** Opening Available records block **
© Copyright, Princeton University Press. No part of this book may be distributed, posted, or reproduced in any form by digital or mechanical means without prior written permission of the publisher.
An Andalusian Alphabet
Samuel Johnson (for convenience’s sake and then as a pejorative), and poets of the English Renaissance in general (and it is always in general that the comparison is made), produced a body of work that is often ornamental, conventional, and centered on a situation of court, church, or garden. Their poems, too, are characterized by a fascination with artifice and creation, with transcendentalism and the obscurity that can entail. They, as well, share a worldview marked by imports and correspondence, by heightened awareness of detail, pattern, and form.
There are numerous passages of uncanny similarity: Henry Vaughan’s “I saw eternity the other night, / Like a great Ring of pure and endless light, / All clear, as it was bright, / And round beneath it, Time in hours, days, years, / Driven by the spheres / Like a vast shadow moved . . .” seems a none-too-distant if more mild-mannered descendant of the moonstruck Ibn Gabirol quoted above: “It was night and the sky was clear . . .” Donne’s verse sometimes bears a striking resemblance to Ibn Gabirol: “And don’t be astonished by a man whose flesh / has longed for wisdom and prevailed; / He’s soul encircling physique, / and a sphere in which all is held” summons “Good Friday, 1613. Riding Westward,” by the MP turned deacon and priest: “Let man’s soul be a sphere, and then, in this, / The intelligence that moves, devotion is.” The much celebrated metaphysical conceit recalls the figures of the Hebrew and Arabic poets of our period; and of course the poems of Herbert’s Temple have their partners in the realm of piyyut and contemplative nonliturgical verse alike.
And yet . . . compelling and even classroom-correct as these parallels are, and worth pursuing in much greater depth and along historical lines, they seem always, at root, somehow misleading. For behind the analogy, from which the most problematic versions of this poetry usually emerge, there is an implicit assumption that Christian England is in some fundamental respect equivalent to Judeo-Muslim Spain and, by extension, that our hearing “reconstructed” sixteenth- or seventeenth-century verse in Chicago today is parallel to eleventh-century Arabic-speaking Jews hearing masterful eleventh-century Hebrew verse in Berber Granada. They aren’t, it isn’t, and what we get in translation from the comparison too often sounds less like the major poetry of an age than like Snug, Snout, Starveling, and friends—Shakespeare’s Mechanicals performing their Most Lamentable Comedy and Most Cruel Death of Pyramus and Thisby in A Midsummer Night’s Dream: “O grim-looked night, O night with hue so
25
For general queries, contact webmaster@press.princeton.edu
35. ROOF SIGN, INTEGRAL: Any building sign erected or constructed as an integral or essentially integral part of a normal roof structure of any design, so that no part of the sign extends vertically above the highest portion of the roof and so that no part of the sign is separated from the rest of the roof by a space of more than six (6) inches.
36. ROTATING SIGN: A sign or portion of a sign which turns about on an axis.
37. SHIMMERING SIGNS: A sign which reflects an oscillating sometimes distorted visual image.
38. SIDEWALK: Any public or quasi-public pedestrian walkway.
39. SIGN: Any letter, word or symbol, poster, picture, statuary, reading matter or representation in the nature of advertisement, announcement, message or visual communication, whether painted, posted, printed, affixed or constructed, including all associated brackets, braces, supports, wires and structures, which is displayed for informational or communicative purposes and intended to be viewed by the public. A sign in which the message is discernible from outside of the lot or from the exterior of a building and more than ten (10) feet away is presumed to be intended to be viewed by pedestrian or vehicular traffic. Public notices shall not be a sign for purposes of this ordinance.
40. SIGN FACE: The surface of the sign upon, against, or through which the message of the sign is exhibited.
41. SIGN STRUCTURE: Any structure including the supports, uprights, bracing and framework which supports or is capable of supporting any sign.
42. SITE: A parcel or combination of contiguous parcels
** Closing Available records block **
**What you should do:** Set down each line of the material verbatim, from the first line through the line that contains "An Andalusian Alphabet".

**Answer section:**
© Copyright, Princeton University Press. No part of this book may be distributed, posted, or reproduced in any form by digital or mechanical means without prior written permission of the publisher.
An Andalusian Alphabet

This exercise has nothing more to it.